I shivered in the piercing wind as a crew member stepped from Mumbles onto the shifting raft to identify mussel ropes ready for harvest. Newell remained on the barge to helm a 16-foot crane that hauled up the designated ropes, each heavy with a Christmas tree–shaped aggregation of roughly 3,000 mussels. An outsized brush then swept the bivalves off the ropes and into an enormous stainless steel bucket. Another machine funneled them into a heavy polyethylene bag the size of a baby elephant, from which they were poured onto a conveyor-belt apparatus to be scrubbed, sorted and bagged. Newell designed this ungainly Willy Wonka–esque apparatus over decades in a costly process of trial and error that faced—and ultimately overcame—several challenges, including protecting the mussels from turbulent seas and voracious eider ducks.

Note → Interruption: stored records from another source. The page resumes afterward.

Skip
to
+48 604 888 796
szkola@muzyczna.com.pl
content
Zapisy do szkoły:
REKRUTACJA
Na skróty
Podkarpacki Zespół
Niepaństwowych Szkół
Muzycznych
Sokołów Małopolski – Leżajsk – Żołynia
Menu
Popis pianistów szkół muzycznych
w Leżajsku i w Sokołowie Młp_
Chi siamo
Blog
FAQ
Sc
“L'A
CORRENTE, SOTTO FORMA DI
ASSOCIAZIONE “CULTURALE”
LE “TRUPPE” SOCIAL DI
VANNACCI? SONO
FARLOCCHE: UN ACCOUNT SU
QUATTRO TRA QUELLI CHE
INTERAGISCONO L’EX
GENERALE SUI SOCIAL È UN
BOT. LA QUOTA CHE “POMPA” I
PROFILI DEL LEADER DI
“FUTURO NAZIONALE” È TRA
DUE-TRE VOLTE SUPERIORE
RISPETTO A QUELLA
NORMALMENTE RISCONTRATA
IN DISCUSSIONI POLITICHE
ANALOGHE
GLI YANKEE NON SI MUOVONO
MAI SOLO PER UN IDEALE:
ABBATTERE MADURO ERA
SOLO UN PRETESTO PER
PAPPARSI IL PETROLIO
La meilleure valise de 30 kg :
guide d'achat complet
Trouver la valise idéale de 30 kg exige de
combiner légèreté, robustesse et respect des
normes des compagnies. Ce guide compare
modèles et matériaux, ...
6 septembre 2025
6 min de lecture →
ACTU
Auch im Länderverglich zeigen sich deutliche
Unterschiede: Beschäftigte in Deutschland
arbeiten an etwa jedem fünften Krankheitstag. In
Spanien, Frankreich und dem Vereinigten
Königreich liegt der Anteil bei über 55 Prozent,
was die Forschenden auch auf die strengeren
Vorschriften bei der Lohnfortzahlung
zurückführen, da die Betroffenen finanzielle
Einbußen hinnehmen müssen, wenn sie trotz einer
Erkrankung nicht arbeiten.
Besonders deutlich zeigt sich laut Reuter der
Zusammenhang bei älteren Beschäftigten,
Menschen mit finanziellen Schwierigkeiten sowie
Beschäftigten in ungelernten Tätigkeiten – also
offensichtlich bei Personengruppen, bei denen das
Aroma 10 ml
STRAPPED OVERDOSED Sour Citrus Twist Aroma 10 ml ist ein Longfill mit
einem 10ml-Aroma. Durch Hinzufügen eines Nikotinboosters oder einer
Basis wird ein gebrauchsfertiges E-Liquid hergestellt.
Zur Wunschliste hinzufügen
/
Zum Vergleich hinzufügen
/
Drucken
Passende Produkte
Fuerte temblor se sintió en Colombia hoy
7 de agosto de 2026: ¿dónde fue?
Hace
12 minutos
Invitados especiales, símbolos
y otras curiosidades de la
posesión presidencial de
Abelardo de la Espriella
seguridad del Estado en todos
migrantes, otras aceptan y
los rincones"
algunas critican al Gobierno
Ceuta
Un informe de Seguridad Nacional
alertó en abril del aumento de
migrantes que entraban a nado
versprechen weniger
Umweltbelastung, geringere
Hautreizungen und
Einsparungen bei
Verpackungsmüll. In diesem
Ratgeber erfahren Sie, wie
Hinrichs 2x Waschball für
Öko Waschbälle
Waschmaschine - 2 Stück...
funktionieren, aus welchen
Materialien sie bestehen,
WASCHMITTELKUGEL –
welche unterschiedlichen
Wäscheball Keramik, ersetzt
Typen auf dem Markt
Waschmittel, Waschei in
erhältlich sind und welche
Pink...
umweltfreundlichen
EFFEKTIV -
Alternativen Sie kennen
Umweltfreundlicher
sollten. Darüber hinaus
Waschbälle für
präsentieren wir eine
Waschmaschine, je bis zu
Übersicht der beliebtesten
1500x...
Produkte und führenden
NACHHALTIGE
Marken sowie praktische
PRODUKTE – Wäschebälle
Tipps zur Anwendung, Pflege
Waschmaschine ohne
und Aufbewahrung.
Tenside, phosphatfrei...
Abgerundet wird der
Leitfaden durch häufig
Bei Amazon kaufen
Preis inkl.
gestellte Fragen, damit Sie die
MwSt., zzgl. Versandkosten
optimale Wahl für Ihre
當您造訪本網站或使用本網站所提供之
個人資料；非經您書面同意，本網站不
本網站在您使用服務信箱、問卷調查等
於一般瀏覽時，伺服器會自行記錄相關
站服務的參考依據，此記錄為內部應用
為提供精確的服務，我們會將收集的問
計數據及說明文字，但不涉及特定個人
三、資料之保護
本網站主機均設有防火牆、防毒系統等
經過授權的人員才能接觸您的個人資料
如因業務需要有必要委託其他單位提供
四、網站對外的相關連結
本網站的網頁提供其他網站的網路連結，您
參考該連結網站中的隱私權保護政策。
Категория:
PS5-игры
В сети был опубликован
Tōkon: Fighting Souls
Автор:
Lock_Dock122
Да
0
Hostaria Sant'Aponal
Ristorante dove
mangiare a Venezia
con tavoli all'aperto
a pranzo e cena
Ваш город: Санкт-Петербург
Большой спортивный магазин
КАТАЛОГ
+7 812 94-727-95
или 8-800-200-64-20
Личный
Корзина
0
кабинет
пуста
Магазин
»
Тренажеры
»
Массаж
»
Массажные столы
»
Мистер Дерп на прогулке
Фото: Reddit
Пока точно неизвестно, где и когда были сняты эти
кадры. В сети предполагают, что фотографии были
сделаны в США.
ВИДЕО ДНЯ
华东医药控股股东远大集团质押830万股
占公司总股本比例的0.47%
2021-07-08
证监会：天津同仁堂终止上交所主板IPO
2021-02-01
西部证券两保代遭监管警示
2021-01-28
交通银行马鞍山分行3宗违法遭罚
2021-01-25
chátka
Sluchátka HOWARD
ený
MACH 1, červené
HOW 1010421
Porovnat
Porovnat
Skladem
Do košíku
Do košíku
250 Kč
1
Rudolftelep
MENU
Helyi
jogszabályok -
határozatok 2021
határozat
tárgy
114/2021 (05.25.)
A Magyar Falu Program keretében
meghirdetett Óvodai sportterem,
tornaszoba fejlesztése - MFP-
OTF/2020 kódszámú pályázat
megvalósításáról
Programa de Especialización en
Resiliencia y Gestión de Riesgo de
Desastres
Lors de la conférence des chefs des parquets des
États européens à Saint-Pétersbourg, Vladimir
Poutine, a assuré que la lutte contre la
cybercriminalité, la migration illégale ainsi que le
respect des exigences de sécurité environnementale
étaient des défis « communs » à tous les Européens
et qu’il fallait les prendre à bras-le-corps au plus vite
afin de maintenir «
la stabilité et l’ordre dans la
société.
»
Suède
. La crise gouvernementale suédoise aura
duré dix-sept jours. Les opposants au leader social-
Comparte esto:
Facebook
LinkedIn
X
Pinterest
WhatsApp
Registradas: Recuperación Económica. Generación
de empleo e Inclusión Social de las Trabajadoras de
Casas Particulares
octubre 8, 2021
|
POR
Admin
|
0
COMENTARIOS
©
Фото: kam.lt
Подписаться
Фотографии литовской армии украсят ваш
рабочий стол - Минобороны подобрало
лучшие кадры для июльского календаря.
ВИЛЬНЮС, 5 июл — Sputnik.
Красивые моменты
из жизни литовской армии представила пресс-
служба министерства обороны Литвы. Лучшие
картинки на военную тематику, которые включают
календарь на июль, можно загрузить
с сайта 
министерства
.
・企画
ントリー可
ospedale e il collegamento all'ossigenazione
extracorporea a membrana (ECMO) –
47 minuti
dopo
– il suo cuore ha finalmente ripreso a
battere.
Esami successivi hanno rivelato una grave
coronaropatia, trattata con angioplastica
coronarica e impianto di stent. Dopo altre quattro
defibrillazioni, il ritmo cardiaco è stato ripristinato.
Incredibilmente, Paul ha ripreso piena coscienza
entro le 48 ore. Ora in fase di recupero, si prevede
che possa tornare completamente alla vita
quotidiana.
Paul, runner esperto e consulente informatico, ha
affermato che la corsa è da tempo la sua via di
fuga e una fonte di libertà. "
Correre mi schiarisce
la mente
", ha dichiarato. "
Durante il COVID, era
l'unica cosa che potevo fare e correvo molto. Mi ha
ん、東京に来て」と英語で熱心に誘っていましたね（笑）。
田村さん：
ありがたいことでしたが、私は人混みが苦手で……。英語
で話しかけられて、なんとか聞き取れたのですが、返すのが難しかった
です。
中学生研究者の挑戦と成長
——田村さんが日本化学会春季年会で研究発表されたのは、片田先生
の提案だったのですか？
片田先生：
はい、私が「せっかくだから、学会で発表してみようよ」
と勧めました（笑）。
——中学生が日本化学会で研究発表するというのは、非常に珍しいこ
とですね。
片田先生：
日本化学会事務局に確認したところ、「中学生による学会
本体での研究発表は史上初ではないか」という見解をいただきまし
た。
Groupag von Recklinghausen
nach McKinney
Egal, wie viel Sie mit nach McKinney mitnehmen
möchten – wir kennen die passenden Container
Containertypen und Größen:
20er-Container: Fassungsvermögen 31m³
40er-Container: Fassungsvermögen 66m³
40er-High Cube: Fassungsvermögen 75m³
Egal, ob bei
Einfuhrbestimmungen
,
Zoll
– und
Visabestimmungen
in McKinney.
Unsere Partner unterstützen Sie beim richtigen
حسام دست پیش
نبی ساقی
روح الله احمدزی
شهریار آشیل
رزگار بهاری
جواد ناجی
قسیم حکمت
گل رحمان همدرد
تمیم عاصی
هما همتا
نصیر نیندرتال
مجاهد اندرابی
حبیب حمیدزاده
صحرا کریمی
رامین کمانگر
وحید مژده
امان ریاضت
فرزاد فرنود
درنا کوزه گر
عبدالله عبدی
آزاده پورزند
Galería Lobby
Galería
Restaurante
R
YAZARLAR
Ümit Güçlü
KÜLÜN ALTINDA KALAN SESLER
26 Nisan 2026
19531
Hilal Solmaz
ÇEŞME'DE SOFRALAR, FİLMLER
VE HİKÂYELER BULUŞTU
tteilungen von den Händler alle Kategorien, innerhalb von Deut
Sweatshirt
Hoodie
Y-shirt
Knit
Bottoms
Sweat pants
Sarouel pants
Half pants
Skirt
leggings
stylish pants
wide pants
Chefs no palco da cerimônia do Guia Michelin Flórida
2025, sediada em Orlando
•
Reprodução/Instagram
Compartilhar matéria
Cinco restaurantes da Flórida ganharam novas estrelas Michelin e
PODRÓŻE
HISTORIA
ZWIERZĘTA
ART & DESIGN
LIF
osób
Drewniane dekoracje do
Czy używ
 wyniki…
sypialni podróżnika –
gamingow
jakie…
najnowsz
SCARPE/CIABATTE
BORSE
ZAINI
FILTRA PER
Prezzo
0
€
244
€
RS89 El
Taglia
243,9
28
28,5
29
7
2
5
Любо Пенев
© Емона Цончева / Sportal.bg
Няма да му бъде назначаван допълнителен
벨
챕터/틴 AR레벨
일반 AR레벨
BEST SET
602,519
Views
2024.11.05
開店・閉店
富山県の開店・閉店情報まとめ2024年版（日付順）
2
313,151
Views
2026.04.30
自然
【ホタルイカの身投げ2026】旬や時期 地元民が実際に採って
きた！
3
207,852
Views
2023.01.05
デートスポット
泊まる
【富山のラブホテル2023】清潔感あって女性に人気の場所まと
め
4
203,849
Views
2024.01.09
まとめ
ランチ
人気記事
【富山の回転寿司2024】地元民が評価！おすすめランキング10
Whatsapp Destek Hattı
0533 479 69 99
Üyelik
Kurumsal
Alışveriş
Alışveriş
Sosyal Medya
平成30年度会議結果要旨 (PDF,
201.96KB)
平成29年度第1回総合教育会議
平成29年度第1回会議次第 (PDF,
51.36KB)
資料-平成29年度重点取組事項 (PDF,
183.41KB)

As he oversaw the morning harvest, Newell, who has a Ph.D. in marine biology, talked some science—the dynamics of phytoplankton, why nitrate chemical concentrations increase in the winter, how chlorophyll levels for the entire coast of Maine can be mapped with just three satellite images. Mostly, though, he talked about mussels: their life cycle, their geographic distribution, how to prepare them (don’t spare the garlic) and—critically—how best to farm them without going broke. “Fish farming is no way to make a quick buck,” he told me.